Hard to say anything about his stands when the only difference between his and mine is the color.










cchoganjr


----------



## odfrank (May 13, 2002)

Cleo, your apiary definitely is more attractive than mine. Amazing difference between the green lushness of Kentucky and drought plagued California. Here is the photo of the completed apiary. It is a temporary "queen introduction apiary" on my brothers back lawn made with 16 imported Bweaver queens. It is an attempt to give some distance to these nucs from full size colonies during the height of robbing season. I do have about ten full size hives a few hundred feet away. I am not sure how my brother feels about this outside his living room window. He first said "sure bring them over". But once they were there he said "how long will they be here?" I need to find another site for this purpose where I have no hives.
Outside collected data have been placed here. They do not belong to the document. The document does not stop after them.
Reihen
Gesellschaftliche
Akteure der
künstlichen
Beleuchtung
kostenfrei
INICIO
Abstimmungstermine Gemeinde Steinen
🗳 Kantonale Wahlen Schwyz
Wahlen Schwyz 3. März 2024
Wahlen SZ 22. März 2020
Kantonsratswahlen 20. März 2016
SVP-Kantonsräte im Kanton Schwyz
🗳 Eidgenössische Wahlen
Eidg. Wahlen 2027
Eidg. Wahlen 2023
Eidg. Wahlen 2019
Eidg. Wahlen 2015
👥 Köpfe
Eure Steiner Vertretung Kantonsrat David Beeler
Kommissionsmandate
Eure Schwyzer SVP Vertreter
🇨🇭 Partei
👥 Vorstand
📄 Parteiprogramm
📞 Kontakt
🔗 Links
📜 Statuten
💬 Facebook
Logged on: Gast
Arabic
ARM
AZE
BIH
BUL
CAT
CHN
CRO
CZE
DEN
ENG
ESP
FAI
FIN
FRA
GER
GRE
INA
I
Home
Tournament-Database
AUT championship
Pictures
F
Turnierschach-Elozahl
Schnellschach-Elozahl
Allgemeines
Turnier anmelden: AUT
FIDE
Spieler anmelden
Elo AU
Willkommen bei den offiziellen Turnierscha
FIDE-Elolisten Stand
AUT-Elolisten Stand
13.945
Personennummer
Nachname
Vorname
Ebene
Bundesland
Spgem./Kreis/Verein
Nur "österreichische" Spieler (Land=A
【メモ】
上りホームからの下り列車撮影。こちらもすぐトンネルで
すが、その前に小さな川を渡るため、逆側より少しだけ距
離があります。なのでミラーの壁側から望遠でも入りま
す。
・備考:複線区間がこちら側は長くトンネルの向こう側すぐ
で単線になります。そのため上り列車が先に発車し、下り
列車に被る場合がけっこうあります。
Note to Charlie: None of the bees have called me to complain about the stands.


----------



## Charlie B (May 20, 2011)

Now that I see that Cleo has done the same thing I think it's fine!


----------



## Charlie B (May 20, 2011)

Ollie, I have a site you can use but you'll have to lose those "hive stands". Nice flat orchard in Saratoga. Drive right up to the hives.


----------



## aunt betty (May 4, 2015)

That clear plastic stuff they wrap stuff up with is not shrink wrap. I know everyone calls it shrink wrap but it don't shrink. Shrink wrap shrinks when you apply heat like from a blow dryer. That stuff that they wrap stuff up in at the factories is actually stretch wrap but again...nobody calls it that . IT STRETCHES! lol 
That is all.


----------



## squarepeg (Jul 9, 2010)

i'll bet a dollar that acetone (finger nail polish remover) will dissolve it.


----------



## DavidZ (Apr 9, 2016)

not sure if you figured out you issue with the plastic wrap.
I paint it with Kilz, then I paint with a exterior acrylic latex.
tele cover on the right
primed with Kilz it will last a good 2yrs with typical yard wear.


----------



## Lauri (Feb 1, 2012)

Don't know how to get it off, but I bet I know why they left it on. Had a batch of new covers a couple years ago I couldn't get the darn blue plastic off. Gave up and left it on. Its still intact. Cuts down on reflective sunglare so not all bad. Would prefer silver to blue, but really too busy to mess with it.


----------



## JRG13 (May 11, 2012)

I've never taken it off.... I think most of it has worn away though, don't see any blue tops out there anymore...


----------



## Charlie B (May 20, 2011)

Sounds to me like it would be just "busy work" and not a top priority. Sorta like extracting fermented honey.


----------